The long-awaited new frame!
Those of you who followed some of the thrills and spills of my Bespoke journey Down Under, may remember that the frame of my expedition bike broke just outside of Queenstown, on South Island of NZ. Delayed by only 24 hours, I had been able to find a local welder to patch up my frame, sufficient for it to see out the rest of the ride.
I brought the bike back home, despite the advice of some that I should ditch it somewhere in the middle of Melbourne, and it has now been relegated to an occasional-use-bike for off-roading, and local luggage carrying journeys. Of course, its absence as an expedition bike left a serious gap in my stable of bikes.
So, since getting back to the UK, much research has been done, inspired by a visit to the Bespoke Exhibition of frame builders in Bristol. I decided to pay a visit to Dave Yates in deepest Lincolnshire (though he is a Geordie, born and bred), not only a frame builder with some 40 years experience, but also a teacher of frame building to the aspiring new generation.
Just like being fitted for a new bespoke suit, I had to be measured up after detailed discussion of my requirements, and after two hours, before I left, he informed me I was in luck, I would only have to wait about three months! (And I was not to ring him to make enquiries about how things were progressing in the meantime. This man knows his business, and he doesn’t welcome interruptions……….)

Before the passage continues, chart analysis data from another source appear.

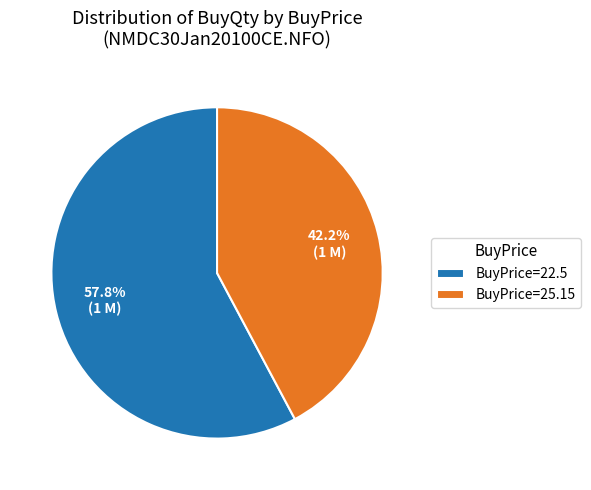

Combined, do BuyPrice=22.5 and BuyPrice=25.15 account for over 50%?

Yes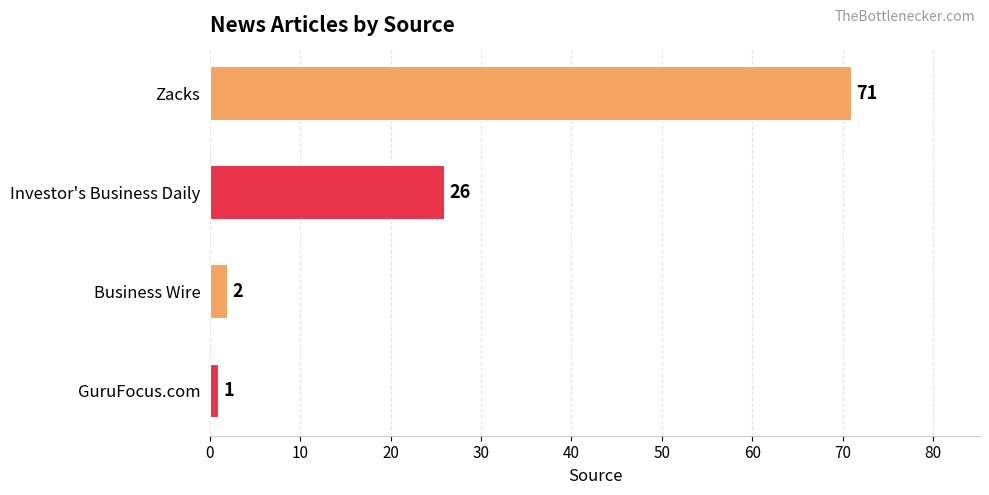

Reading top to bottom, list all the values displayed in this chart.

Zacks=71	Investor's Business Daily=26	Business Wire=2	GuruFocus.com=1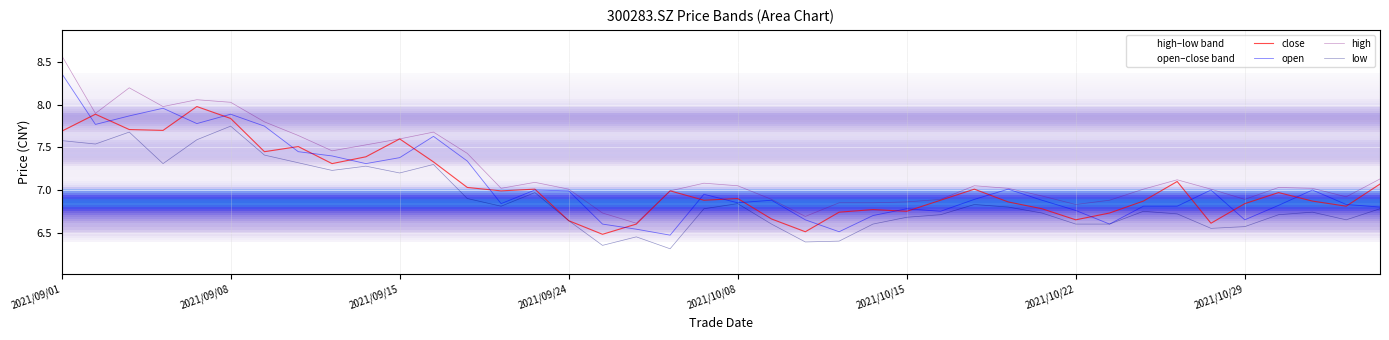

How many times do open and close cross each other?

23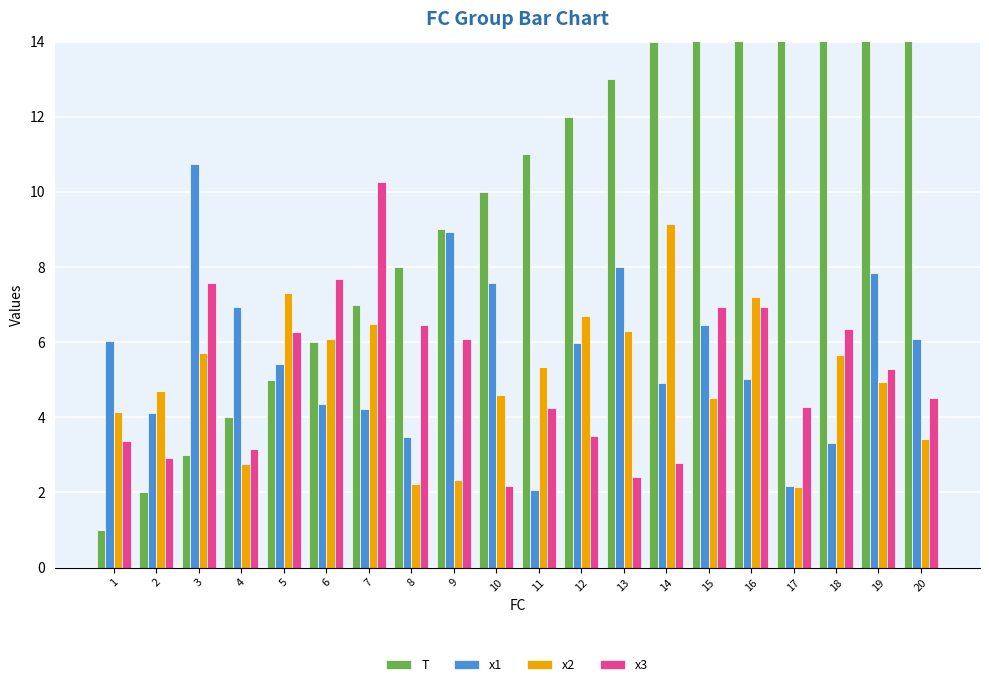

Where does the x3 series first go above 5?

3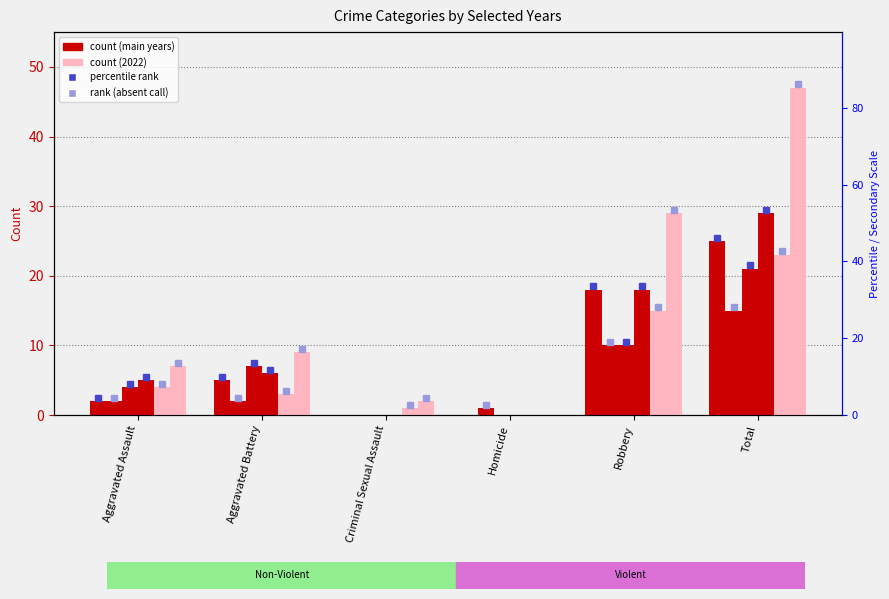

What is the value of the 2021 bar at the 1st from the left?

5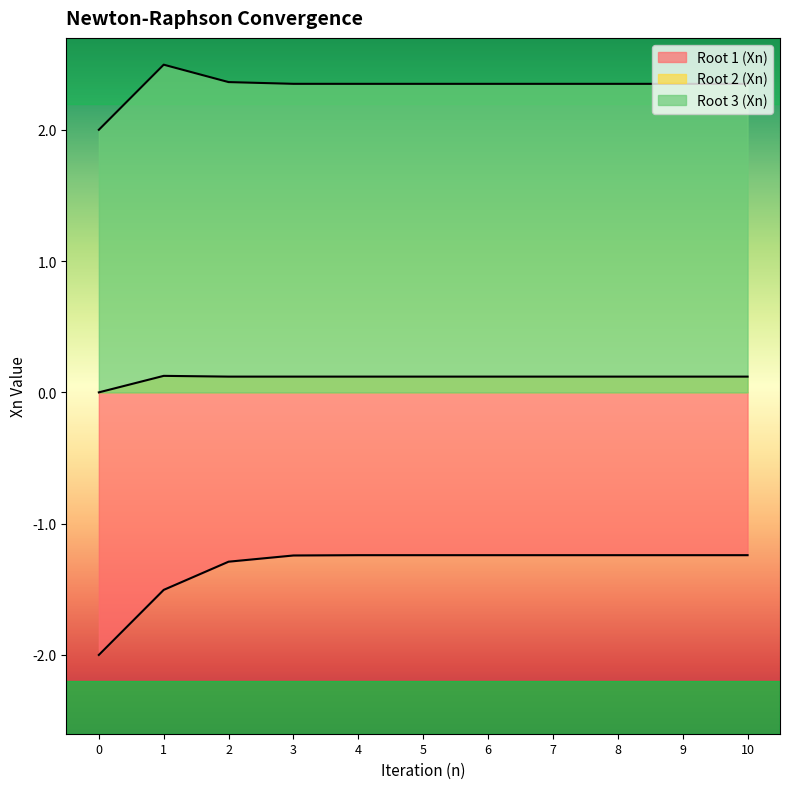

The Root 3 (Xn) series shows 2.4 at 4. True or false?

True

That three month wait came to an end today, and I picked up the finished product with just a twinge of excitement. Long-distance purists will appreciate that a good solid expedition frame has simply got to be made of steel (in my case, Reynolds 525 chromoly), though many will argue about the benefits of lighter composite materials. Dave Yates is one of those stern-looking dinosaurs who relegates materials like alloy, carbon fibre and titanuim to the level of “recycled milk bottle tops” or even “plastic”. He doesn’t mince his words.
Being the first time I’ve had a bespoke frame built, never before did I have to make a decision about the colour. I have always bought my bikes on the strength of their value and functionality, never for their colour. So what colour does and ex-Spanish teacher, who habitually wears red lycra, choose? Yellow, of course…..and this will ensure a warmer-than-normal welcome when I next go touring in Spain!